◆ WHAT THE TASK REQUIRES:
Show each line of the records in which the word "plugin" occurs.

Dataset items:
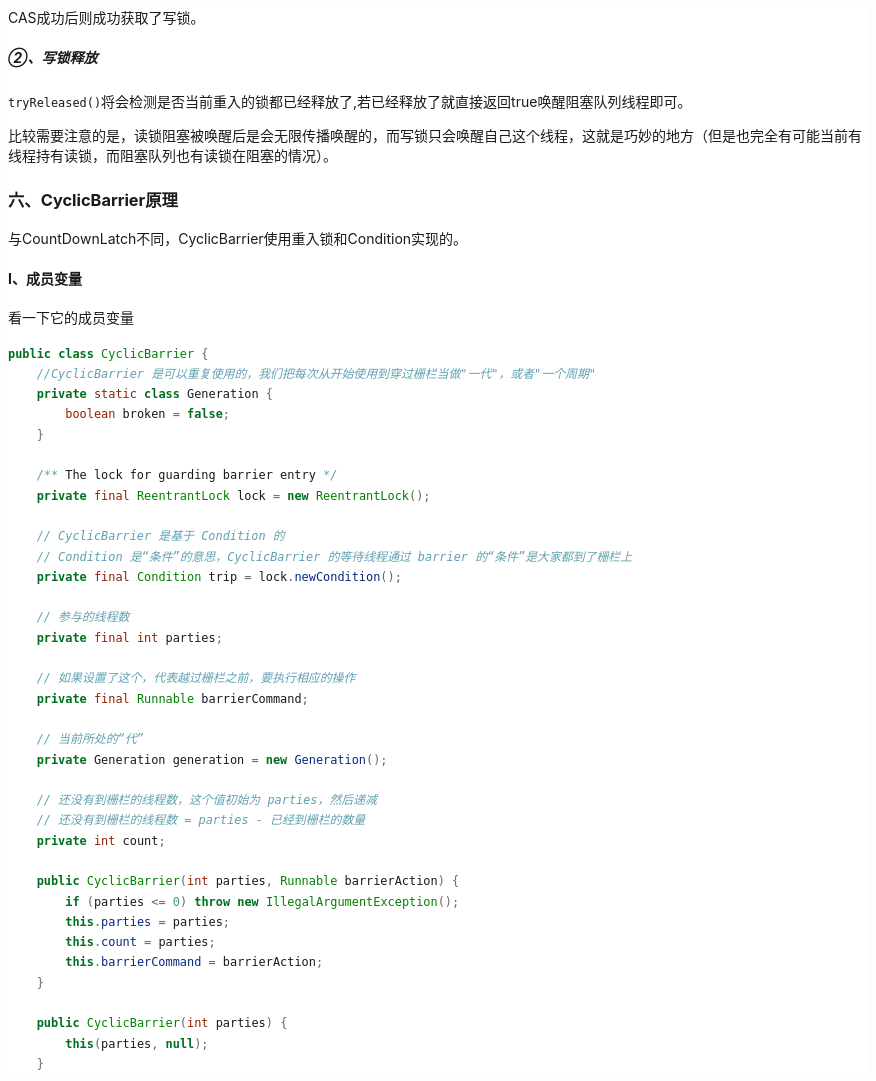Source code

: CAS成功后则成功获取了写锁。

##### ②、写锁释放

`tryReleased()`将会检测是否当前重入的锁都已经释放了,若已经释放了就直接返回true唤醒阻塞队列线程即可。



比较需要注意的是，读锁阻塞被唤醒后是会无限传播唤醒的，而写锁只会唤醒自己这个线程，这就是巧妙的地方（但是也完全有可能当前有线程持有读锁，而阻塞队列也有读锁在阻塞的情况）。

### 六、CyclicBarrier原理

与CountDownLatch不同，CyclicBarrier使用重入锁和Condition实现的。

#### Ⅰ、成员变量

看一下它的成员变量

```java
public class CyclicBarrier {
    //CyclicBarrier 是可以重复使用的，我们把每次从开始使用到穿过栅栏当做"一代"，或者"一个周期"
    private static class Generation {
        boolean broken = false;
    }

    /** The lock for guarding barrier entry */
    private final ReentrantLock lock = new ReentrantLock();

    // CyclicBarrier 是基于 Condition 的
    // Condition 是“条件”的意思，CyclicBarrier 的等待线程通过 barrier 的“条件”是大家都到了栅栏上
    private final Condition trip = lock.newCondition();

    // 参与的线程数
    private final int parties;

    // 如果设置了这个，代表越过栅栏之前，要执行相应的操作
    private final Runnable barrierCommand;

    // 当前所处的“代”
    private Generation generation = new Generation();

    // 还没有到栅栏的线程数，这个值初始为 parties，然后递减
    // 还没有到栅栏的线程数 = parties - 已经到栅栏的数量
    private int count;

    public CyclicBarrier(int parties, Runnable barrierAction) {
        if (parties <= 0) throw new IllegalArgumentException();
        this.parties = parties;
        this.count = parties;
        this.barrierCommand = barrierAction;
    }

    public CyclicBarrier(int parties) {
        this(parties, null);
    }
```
...
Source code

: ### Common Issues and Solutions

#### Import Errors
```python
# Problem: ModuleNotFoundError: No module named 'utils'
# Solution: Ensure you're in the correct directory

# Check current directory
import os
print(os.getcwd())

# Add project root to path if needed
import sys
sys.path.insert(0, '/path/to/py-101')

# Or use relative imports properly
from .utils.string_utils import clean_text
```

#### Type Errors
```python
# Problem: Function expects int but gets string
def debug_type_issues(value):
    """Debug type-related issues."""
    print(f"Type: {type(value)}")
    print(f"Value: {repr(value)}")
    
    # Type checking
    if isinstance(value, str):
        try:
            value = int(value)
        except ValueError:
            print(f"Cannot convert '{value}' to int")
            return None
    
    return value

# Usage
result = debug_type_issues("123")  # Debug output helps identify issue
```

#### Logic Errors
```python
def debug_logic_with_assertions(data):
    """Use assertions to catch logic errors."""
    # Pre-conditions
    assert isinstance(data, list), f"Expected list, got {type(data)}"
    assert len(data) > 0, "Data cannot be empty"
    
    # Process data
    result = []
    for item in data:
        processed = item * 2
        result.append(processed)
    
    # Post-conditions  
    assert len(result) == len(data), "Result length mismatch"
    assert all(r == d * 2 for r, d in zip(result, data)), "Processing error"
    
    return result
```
--
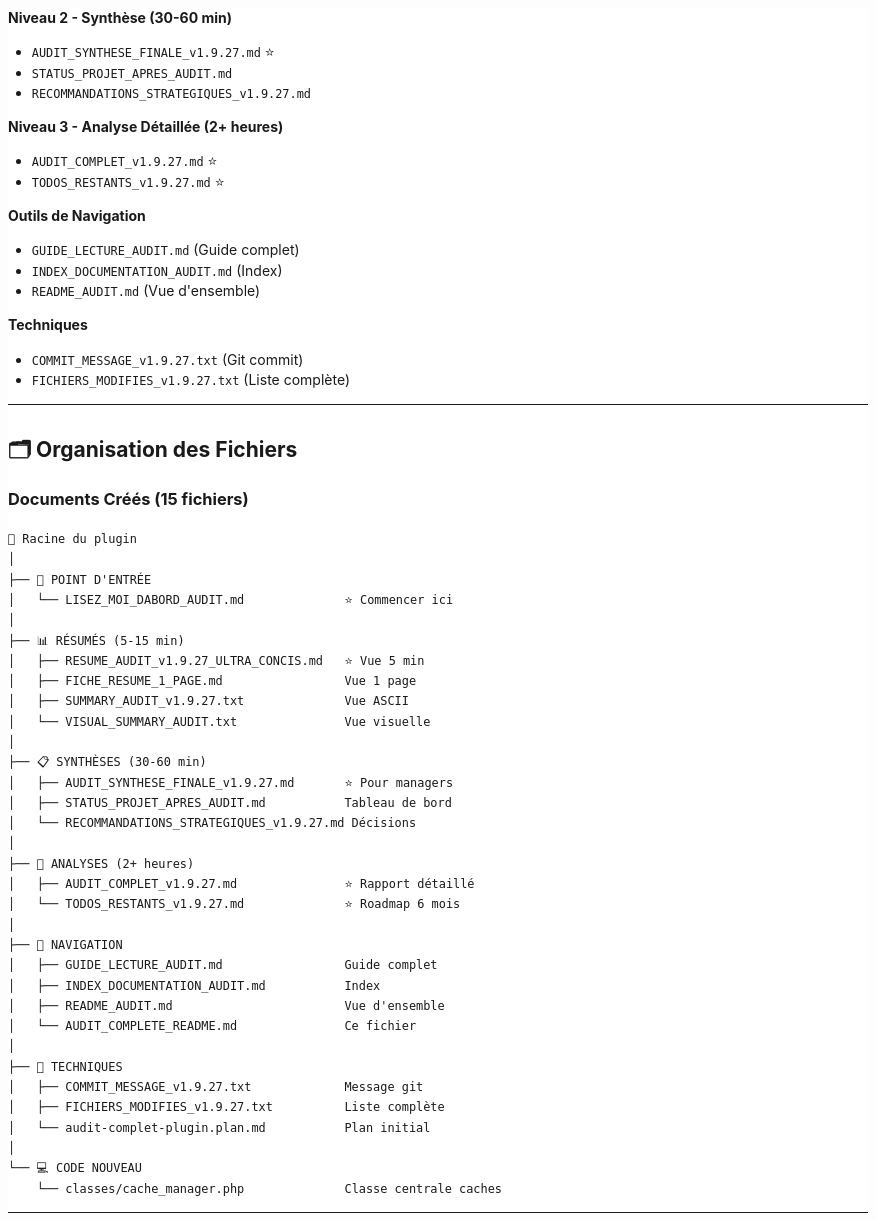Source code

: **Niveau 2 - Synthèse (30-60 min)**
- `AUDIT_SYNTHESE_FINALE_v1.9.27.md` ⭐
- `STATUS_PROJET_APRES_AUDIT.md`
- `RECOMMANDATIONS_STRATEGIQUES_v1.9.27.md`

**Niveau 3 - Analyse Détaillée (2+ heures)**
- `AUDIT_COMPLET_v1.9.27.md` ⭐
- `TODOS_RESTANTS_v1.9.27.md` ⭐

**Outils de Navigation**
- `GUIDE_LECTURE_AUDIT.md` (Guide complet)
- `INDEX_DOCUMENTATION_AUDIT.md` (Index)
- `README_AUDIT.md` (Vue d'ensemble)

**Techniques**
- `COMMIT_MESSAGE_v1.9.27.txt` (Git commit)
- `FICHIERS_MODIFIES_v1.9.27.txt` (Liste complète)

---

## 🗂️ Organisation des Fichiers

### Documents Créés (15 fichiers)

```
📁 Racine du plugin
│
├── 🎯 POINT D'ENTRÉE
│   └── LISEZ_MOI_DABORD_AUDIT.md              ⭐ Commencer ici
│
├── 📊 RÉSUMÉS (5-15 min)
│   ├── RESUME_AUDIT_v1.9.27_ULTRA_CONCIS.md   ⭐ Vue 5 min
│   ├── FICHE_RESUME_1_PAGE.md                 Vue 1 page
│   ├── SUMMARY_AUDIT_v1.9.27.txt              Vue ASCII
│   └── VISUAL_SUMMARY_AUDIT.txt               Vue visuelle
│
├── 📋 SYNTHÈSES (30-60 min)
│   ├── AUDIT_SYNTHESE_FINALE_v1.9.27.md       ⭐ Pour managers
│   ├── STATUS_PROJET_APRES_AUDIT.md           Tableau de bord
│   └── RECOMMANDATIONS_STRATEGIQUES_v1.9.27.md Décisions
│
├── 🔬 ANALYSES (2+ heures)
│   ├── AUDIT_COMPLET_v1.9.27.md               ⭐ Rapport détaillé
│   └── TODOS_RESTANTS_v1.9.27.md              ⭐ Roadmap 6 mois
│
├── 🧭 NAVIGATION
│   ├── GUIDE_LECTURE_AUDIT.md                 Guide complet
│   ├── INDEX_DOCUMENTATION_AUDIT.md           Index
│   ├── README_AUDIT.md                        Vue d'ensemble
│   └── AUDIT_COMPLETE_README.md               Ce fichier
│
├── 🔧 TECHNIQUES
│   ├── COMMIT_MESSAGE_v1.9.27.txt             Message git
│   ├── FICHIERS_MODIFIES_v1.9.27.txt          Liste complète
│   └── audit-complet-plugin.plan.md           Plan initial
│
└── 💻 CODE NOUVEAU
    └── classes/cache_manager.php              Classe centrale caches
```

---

◆ OUTPUT:
📁 Racine du plugin
│   └── audit-complet-plugin.plan.md           Plan initial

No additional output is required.